En septembre 2022, Monsieur M., un ressortissant haïtien qui sortait de prison, a été le premier expulsé vers Haïti depuis 2020.
Avec la reprise du trafic aérien, la Cimade craint désormais « une hausse des expulsions vers Haïti pour l’année à venir ».
Dérogation
Au regard du bilan 2022, pour la Cimade en Guyane, l’augmentation du nombre de personnes enfermées est le voyant rouge d’une politique jugée « répressive ». Selon Pauline Raï, responsable de la régulation de l’action en rétention pour l’association, la préfecture affiche une volonté « d’enfermer à tout prix ».
La « menace à l’ordre public » serait ainsi devenue un « critère prépondérant à l’enfermement et à l’expulsion ». Ce qui pose un problème de fond, souligne Pauline Raï : « la définition de trouble à l’ordre public est floue puisqu’elle n’est pas définie clairement par la loi et la jurisprudence ».

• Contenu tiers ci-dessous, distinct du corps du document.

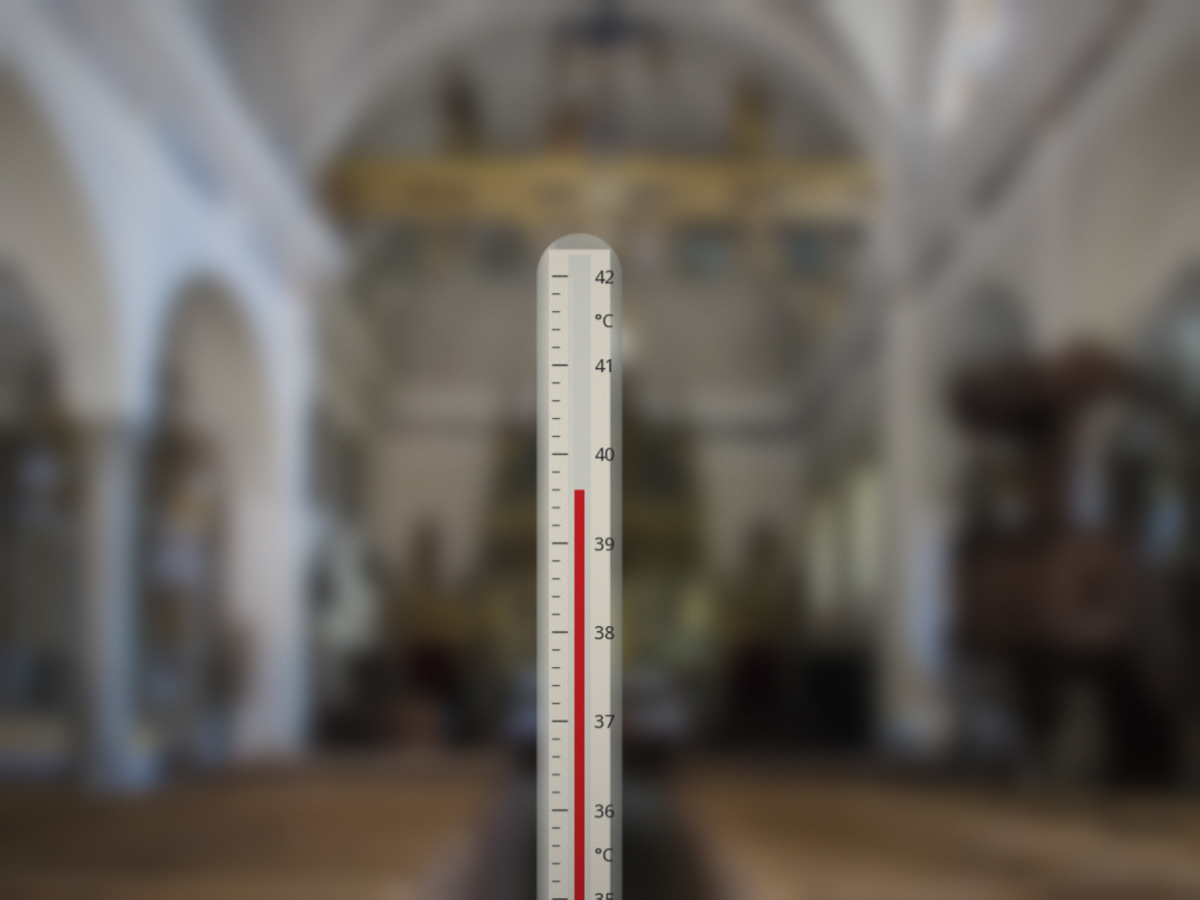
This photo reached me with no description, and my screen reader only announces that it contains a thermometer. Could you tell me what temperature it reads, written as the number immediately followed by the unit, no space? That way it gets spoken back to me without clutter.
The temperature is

« Si les accès en préfecture étaient plus simples, ces personnes pourraient bénéficier de titre de séjour » assure la responsable associative.
En Guyane, le recours contre une mesure d’éloignement n’est pas « suspensif ». Une disposition du code de l’entrée et du séjour des étrangers et du droit d’asile (Ceseda) également en vigueur en Guadeloupe, à Mayotte, à Saint-Barthélémy et à Saint-Martin.
Résultat : « en général, la personne est expulsée avant d’être présentée à un juge » constate Jeanne Thibaut, intervenante juridique.